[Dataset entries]
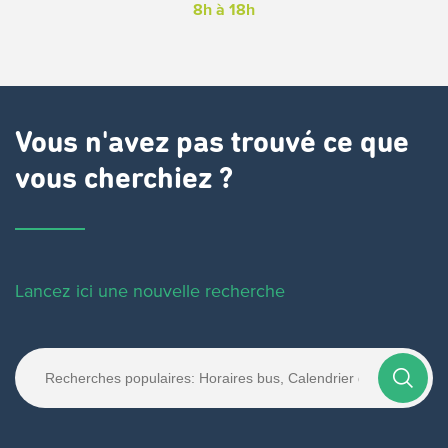
8h à 18h
Vous n'avez pas trouvé ce que
vous cherchiez ?
Lancez ici une nouvelle recherche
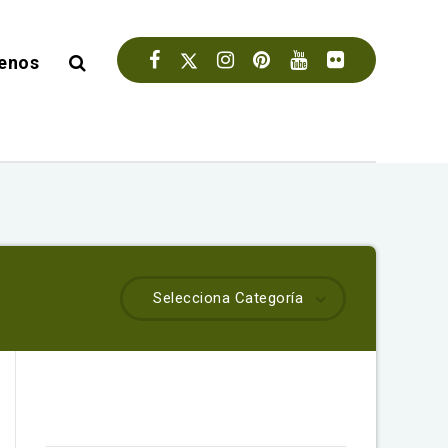
enos
Selecciona Categoría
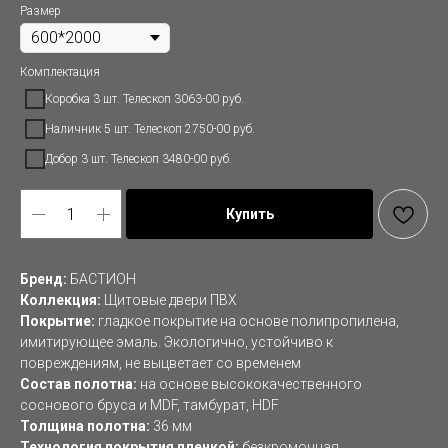
Размер
Комплектация
Коробка 3 шт. Телескоп 3063-00 руб.
Наличник 5 шт. Телескоп 2750-00 руб.
Добор 3 шт. Телескоп 3480-00 руб.
Купить
Бренд:
БАСТИОН
Коллекция:
Щитовые двери ПВХ
Покрытие:
гладкое покрытие на основе полипропилена,
имитирующее эмаль. Экологично, устойчиво к
повреждениям, не выцветает со временем
Состав полотна:
на основе высококачественного
соснового бруса и MDF, тамбурат, HDF
Толщина полотна:
36 мм
Технология покрытия пленкой:
безкромочная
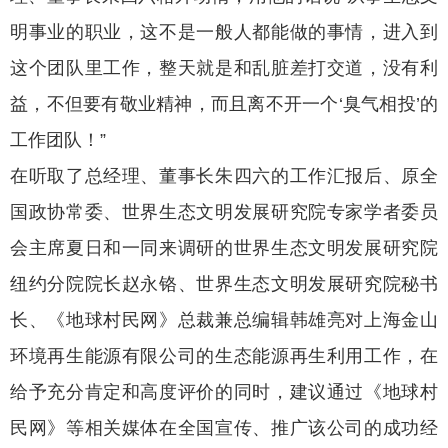
明事业的职业，这不是一般人都能做的事情，进入到
这个团队里工作，整天就是和乱脏差打交道，没有利
益，不但要有敬业精神，而且离不开一个‘臭气相投’的
工作团队！”
在听取了总经理、董事长朱四六的工作汇报后、原全
国政协常委、世界生态文明发展研究院专家学者委员
会主席夏日和一同来调研的世界生态文明发展研究院
纽约分院院长赵永铬、世界生态文明发展研究院秘书
长、《地球村民网》总裁兼总编辑韩雄亮对上海金山
环境再生能源有限公司的生态能源再生利用工作，在
给予充分肯定和高度评价的同时，建议通过《地球村
民网》等相关媒体在全国宣传、推广该公司的成功经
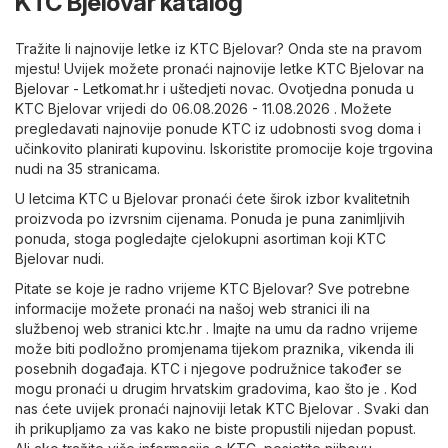
KTC Bjelovar katalog
Tražite li najnovije letke iz KTC Bjelovar? Onda ste na pravom
mjestu! Uvijek možete pronaći najnovije letke KTC Bjelovar na
Bjelovar - Letkomat.hr
i uštedjeti novac. Ovotjedna ponuda u
KTC Bjelovar vrijedi do 06.08.2026 - 11.08.2026 . Možete
pregledavati najnovije ponude KTC iz udobnosti svog doma i
učinkovito planirati kupovinu. Iskoristite promocije koje trgovina
nudi na 35 stranicama.
U letcima KTC u Bjelovar pronaći ćete širok izbor kvalitetnih
proizvoda po izvrsnim cijenama. Ponuda je puna zanimljivih
ponuda, stoga pogledajte cjelokupni asortiman koji KTC
Bjelovar nudi.
Pitate se koje je radno vrijeme KTC Bjelovar? Sve potrebne
informacije možete pronaći na našoj web stranici ili na
službenoj web stranici
ktc.hr
. Imajte na umu da radno vrijeme
može biti podložno promjenama tijekom praznika, vikenda ili
posebnih događaja. KTC i njegove podružnice također se
mogu pronaći u drugim hrvatskim gradovima, kao što je . Kod
nas ćete uvijek pronaći najnoviji letak KTC Bjelovar . Svaki dan
ih prikupljamo za vas kako ne biste propustili nijedan popust.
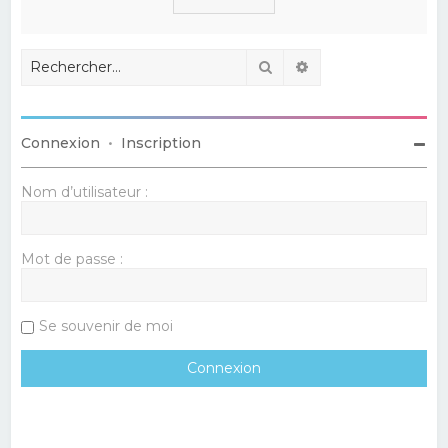
Rechercher
Recherche avancé
Connexion
•
Inscription
Nom d’utilisateur :
Mot de passe :
Se souvenir de moi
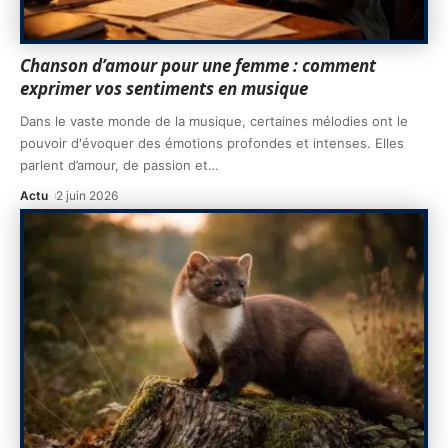
Chanson d’amour pour une femme : comment
exprimer vos sentiments en musique
Dans le vaste monde de la musique, certaines mélodies ont le
pouvoir d'évoquer des émotions profondes et intenses. Elles
parlent d’amour, de passion et
…
Actu
2 juin 2026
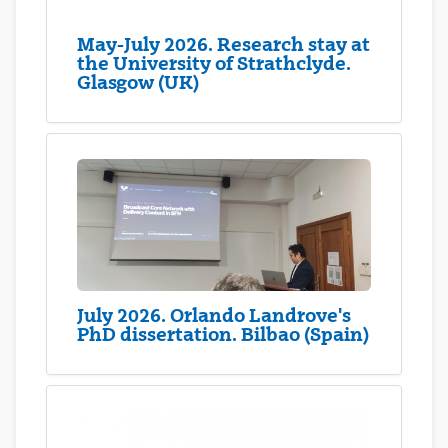
May-July 2026. Research stay at
the University of Strathclyde.
Glasgow (UK)
July 2026. Orlando Landrove's
PhD dissertation. Bilbao (Spain)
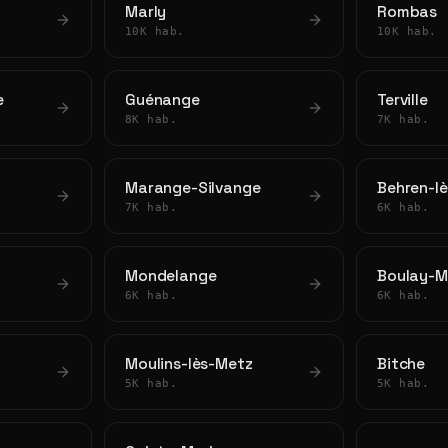
Marly
Rombas
10K hab.
10K hab.
e
Guénange
Terville
8K hab.
7K hab.
Marange-Silvange
Behren-l
7K hab.
6K hab.
Mondelange
Boulay-M
6K hab.
6K hab.
Moulins-lès-Metz
Bitche
5K hab.
5K hab.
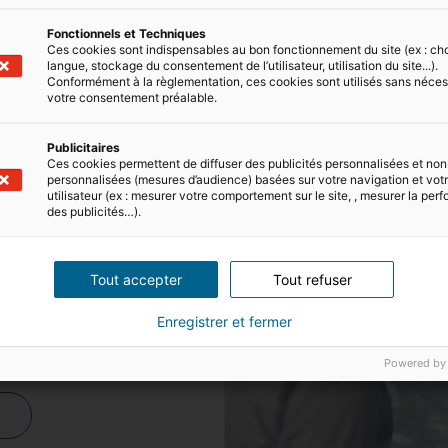
Fonctionnels et Techniques
Ces cookies sont indispensables au bon fonctionnement du site (ex : ch
langue, stockage du consentement de l’utilisateur, utilisation du site...).
Conformément à la règlementation, ces cookies sont utilisés sans néces
votre consentement préalable.
Publicitaires
Ces cookies permettent de diffuser des publicités personnalisées et non
personnalisées (mesures d’audience) basées sur votre navigation et votre
utilisateur (ex : mesurer votre comportement sur le site, , mesurer la pe
des publicités…).
TO
D?
Tout accepter
Tout refuser
n
iad
Overseas
Enregistrer et fermer
g abroad will
Powered by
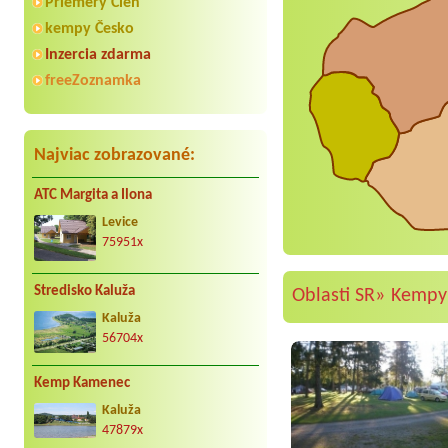
Priemery Cien
kempy Česko
Inzercia zdarma
freeZoznamka
Najviac zobrazované:
ATC Margita a Ilona
Levice
75951x
Stredisko Kaluža
Oblasti SR»
Kempy 
Kaluža
56704x
Kemp Kamenec
Kaluža
47879x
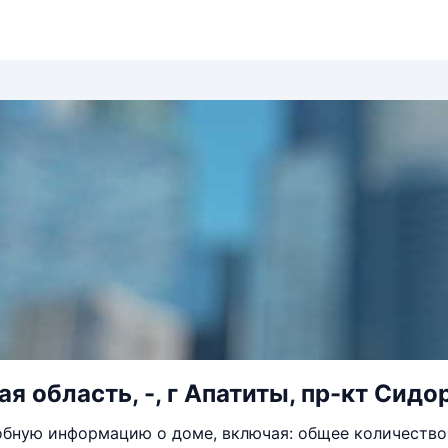
 область, -, г Апатиты, пр-кт Сидор
бную информацию о доме, включая: общее количество 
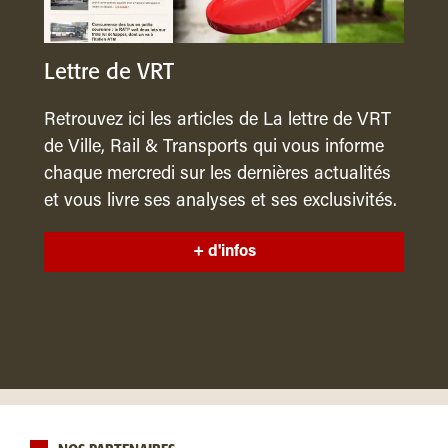
Lettre de VRT
Retrouvez ici les articles de La lettre de VRT
de Ville, Rail & Transports qui vous informe
chaque mercredi sur les dernières actualités
et vous livre ses analyses et ses exclusivités.
+ d'infos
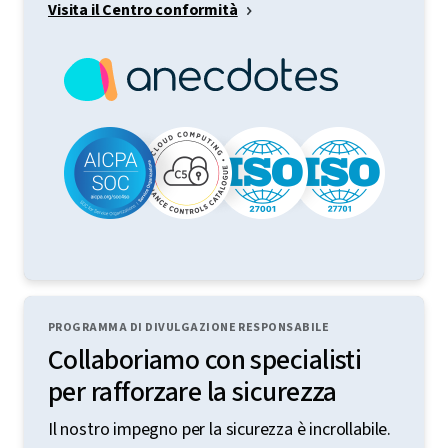
Visita il Centro conformità
PROGRAMMA DI DIVULGAZIONE RESPONSABILE
Collaboriamo con specialisti
per rafforzare la sicurezza
Il nostro impegno per la sicurezza è incrollabile.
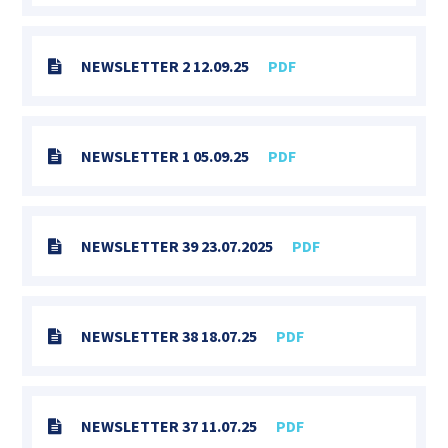
NEWSLETTER 2 12.09.25
PDF
NEWSLETTER 1 05.09.25
PDF
NEWSLETTER 39 23.07.2025
PDF
NEWSLETTER 38 18.07.25
PDF
NEWSLETTER 37 11.07.25
PDF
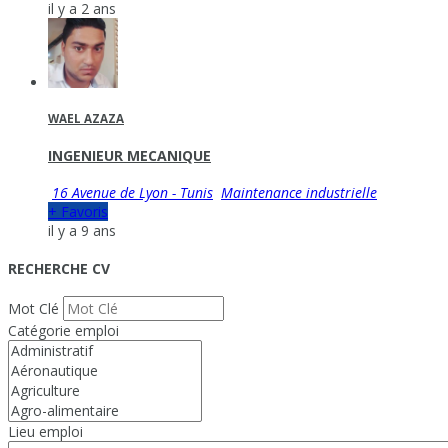
il y a 2 ans
WAEL AZAZA
INGENIEUR MECANIQUE
16 Avenue de Lyon - Tunis
Maintenance industrielle
+ Favoris
il y a 9 ans
RECHERCHE CV
Mot Clé
Catégorie emploi
Lieu emploi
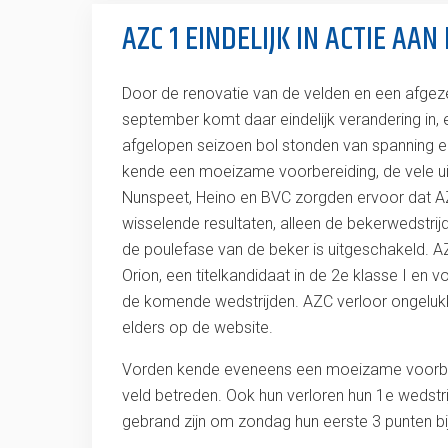
AZC 1 EINDELIJK IN ACTIE AA
Door de renovatie van de velden en een afgez
september komt daar eindelijk verandering in, 
afgelopen seizoen bol stonden van spanning 
kende een moeizame voorbereiding, de vele uit
Nunspeet, Heino en BVC zorgden ervoor dat AZC
wisselende resultaten, alleen de bekerwedstr
de poulefase van de beker is uitgeschakeld. 
Orion, een titelkandidaat in de 2e klasse I e
de komende wedstrijden. AZC verloor ongelukki
elders op de website.
Vorden kende eveneens een moeizame voorber
veld betreden. Ook hun verloren hun 1e wedstr
gebrand zijn om zondag hun eerste 3 punten bij 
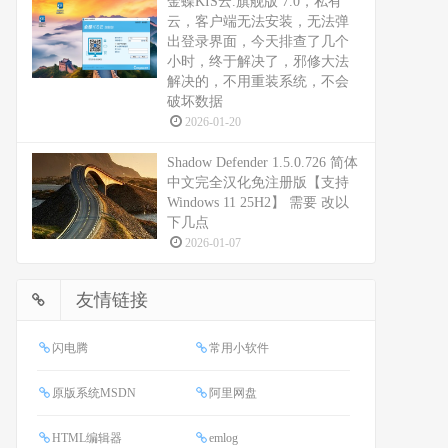
金蝶KIS云.旗舰版 7.0，私有
云，客户端无法安装，无法弹
出登录界面，今天排查了几个
小时，终于解决了，邪修大法
解决的，不用重装系统，不会
破坏数据
2026-01-20
Shadow Defender 1.5.0.726 简体
中文完全汉化免注册版【支持
Windows 11 25H2】 需要 改以
下几点
2026-01-07
友情链接
闪电腾
常用小软件
原版系统MSDN
阿里网盘
HTML编辑器
emlog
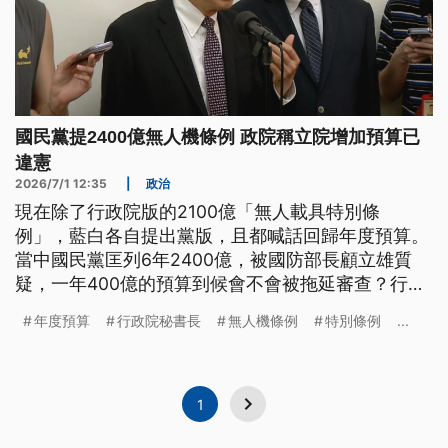
國民黨提2400億無人機條例 政院稱立院增加預算已
違憲
2026/7/1 12:35
|
政治
現在除了行政院版的2100億「無人載具特別條
例」，藍白各自提出黨版，且都喊話回歸年度預算。
當中國民黨匡列6年2400億，被國防部長顧立雄質
疑，一年400億的預算到候會不會被拖延審查？行政
院秘書長張惇涵則認為，在野黨所提版本明顯有違憲
年度預算
行政院秘書長
無人機條例
特別條例
...
之虞。
1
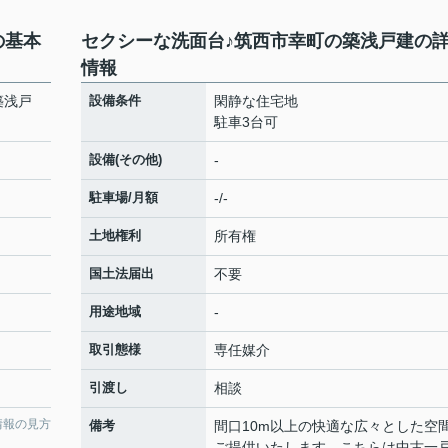
の基本
セクシーな洗面台♪筑西市幸町の築浅戸建の
情報
築浅戸
設備条件
閑静な住宅地
駐車3台可
設備(その他)
-
駐車場/月額
-/-
土地権利
所有権
国土法届出
不要
用途地域
-
取引態様
専任媒介
引渡し
相談
情報の見方
備考
間口10m以上の快適な広々とした空
ご提供いたします。こちらは中古一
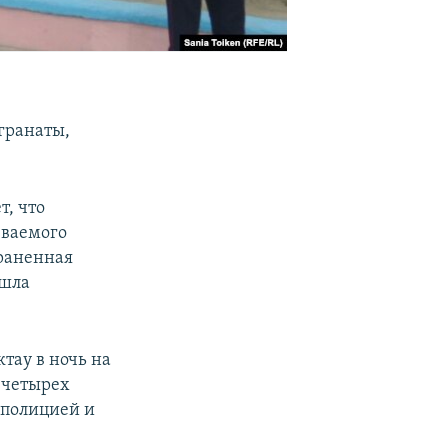
гранаты,
т, что
еваемого
траненная
ошла
тау в ночь на
 четырех
 полицией и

_Work request_: Return the records exactly as they stand, and drop every picture.

_Output_:
8h à 18h
Vous n'avez pas trouvé ce que
vous cherchiez ?
Lancez ici une nouvelle recherche
enos
Selecciona Categoría
Размер
Комплектация
Коробка 3 шт. Телескоп 3063-00 руб.
Наличник 5 шт. Телескоп 2750-00 руб.
Добор 3 шт. Телескоп 3480-00 руб.
Купить
Бренд:
БАСТИОН
Коллекция:
Щитовые двери ПВХ
Покрытие:
гладкое покрытие на основе полипропилена,
имитирующее эмаль. Экологично, устойчиво к
повреждениям, не выцветает со временем
Состав полотна:
на основе высококачественного
соснового бруса и MDF, тамбурат, HDF
Толщина полотна:
36 мм
Технология покрытия пленкой:
безкромочная
明事业的职业，这不是一般人都能做的事情，进入到
这个团队里工作，整天就是和乱脏差打交道，没有利
益，不但要有敬业精神，而且离不开一个‘臭气相投’的
工作团队！”
在听取了总经理、董事长朱四六的工作汇报后、原全
国政协常委、世界生态文明发展研究院专家学者委员
会主席夏日和一同来调研的世界生态文明发展研究院
纽约分院院长赵永铬、世界生态文明发展研究院秘书
长、《地球村民网》总裁兼总编辑韩雄亮对上海金山
环境再生能源有限公司的生态能源再生利用工作，在
给予充分肯定和高度评价的同时，建议通过《地球村
民网》等相关媒体在全国宣传、推广该公司的成功经
KTC Bjelovar katalog
Tražite li najnovije letke iz KTC Bjelovar? Onda ste na pravom
mjestu! Uvijek možete pronaći najnovije letke KTC Bjelovar na
Bjelovar - Letkomat.hr
i uštedjeti novac. Ovotjedna ponuda u
KTC Bjelovar vrijedi do 06.08.2026 - 11.08.2026 . Možete
pregledavati najnovije ponude KTC iz udobnosti svog doma i
učinkovito planirati kupovinu. Iskoristite promocije koje trgovina
nudi na 35 stranicama.
U letcima KTC u Bjelovar pronaći ćete širok izbor kvalitetnih
proizvoda po izvrsnim cijenama. Ponuda je puna zanimljivih
ponuda, stoga pogledajte cjelokupni asortiman koji KTC
Bjelovar nudi.
Pitate se koje je radno vrijeme KTC Bjelovar? Sve potrebne
informacije možete pronaći na našoj web stranici ili na
službenoj web stranici
ktc.hr
. Imajte na umu da radno vrijeme
može biti podložno promjenama tijekom praznika, vikenda ili
posebnih događaja. KTC i njegove podružnice također se
mogu pronaći u drugim hrvatskim gradovima, kao što je . Kod
nas ćete uvijek pronaći najnoviji letak KTC Bjelovar . Svaki dan
ih prikupljamo za vas kako ne biste propustili nijedan popust.
Rechercher
Recherche avancé
Connexion
•
Inscription
Nom d’utilisateur :
Mot de passe :
Se souvenir de moi
Chanson d’amour pour une femme : comment
exprimer vos sentiments en musique
Dans le vaste monde de la musique, certaines mélodies ont le
pouvoir d'évoquer des émotions profondes et intenses. Elles
parlent d’amour, de passion et
…
Actu
2 juin 2026
May-July 2026. Research stay at
the University of Strathclyde.
Glasgow (UK)
July 2026. Orlando Landrove's
PhD dissertation. Bilbao (Spain)
Marly
Rombas
10K hab.
10K hab.
e
Guénange
Terville
8K hab.
7K hab.
Marange-Silvange
Behren-l
7K hab.
6K hab.
Mondelange
Boulay-M
6K hab.
6K hab.
Moulins-lès-Metz
Bitche
5K hab.
5K hab.
Fonctionnels et Techniques
Ces cookies sont indispensables au bon fonctionnement du site (ex : ch
langue, stockage du consentement de l’utilisateur, utilisation du site...).
Conformément à la règlementation, ces cookies sont utilisés sans néces
votre consentement préalable.
Publicitaires
Ces cookies permettent de diffuser des publicités personnalisées et non
personnalisées (mesures d’audience) basées sur votre navigation et votre
utilisateur (ex : mesurer votre comportement sur le site, , mesurer la pe
des publicités…).
TO
D?
Tout accepter
Tout refuser
n
iad
Overseas
Enregistrer et fermer
g abroad will
Powered by
Priemery Cien
kempy Česko
Inzercia zdarma
freeZoznamka
Najviac zobrazované:
ATC Margita a Ilona
Levice
75951x
Stredisko Kaluža
Oblasti SR»
Kempy 
Kaluža
56704x
Kemp Kamenec
Kaluža
47879x
 область, -, г Апатиты, пр-кт Сидор
бную информацию о доме, включая: общее количество 
Lettre de VRT
Retrouvez ici les articles de La lettre de VRT
de Ville, Rail & Transports qui vous informe
chaque mercredi sur les dernières actualités
et vous livre ses analyses et ses exclusivités.
+ d'infos
Visita il Centro conformità
PROGRAMMA DI DIVULGAZIONE RESPONSABILE
Collaboriamo con specialisti
per rafforzare la sicurezza
Il nostro impegno per la sicurezza è incrollabile.
NEWSLETTER 2 12.09.25
PDF
NEWSLETTER 1 05.09.25
PDF
NEWSLETTER 39 23.07.2025
PDF
NEWSLETTER 38 18.07.25
PDF
NEWSLETTER 37 11.07.25
PDF
il y a 2 ans
WAEL AZAZA
INGENIEUR MECANIQUE
16 Avenue de Lyon - Tunis
Maintenance industrielle
+ Favoris
il y a 9 ans
RECHERCHE CV
Mot Clé
Catégorie emploi
Lieu emploi
AZC 1 EINDELIJK IN ACTIE AA
Door de renovatie van de velden en een afgez
september komt daar eindelijk verandering in, 
afgelopen seizoen bol stonden van spanning 
kende een moeizame voorbereiding, de vele uit
Nunspeet, Heino en BVC zorgden ervoor dat AZC
wisselende resultaten, alleen de bekerwedstr
de poulefase van de beker is uitgeschakeld. 
Orion, een titelkandidaat in de 2e klasse I e
de komende wedstrijden. AZC verloor ongelukki
elders op de website.
Vorden kende eveneens een moeizame voorber
veld betreden. Ook hun verloren hun 1e wedstr
gebrand zijn om zondag hun eerste 3 punten bij 
金蝶KIS云.旗舰版 7.0，私有
云，客户端无法安装，无法弹
出登录界面，今天排查了几个
小时，终于解决了，邪修大法
解决的，不用重装系统，不会
破坏数据
2026-01-20
Shadow Defender 1.5.0.726 简体
中文完全汉化免注册版【支持
Windows 11 25H2】 需要 改以
下几点
2026-01-07
友情链接
闪电腾
常用小软件
原版系统MSDN
阿里网盘
HTML编辑器
emlog
國民黨提2400億無人機條例 政院稱立院增加預算已
違憲
2026/7/1 12:35
|
政治
現在除了行政院版的2100億「無人載具特別條
例」，藍白各自提出黨版，且都喊話回歸年度預算。
當中國民黨匡列6年2400億，被國防部長顧立雄質
疑，一年400億的預算到候會不會被拖延審查？行政
院秘書長張惇涵則認為，在野黨所提版本明顯有違憲
年度預算
行政院秘書長
無人機條例
特別條例
...
之虞。
1
の基本
セクシーな洗面台♪筑西市幸町の築浅戸建の
情報
築浅戸
設備条件
閑静な住宅地
駐車3台可
設備(その他)
-
駐車場/月額
-/-
土地権利
所有権
国土法届出
不要
用途地域
-
取引態様
専任媒介
引渡し
相談
情報の見方
備考
間口10m以上の快適な広々とした空
ご提供いたします。こちらは中古一
гранаты,
т, что
еваемого
траненная
ошла
тау в ночь на
 четырех
 полицией и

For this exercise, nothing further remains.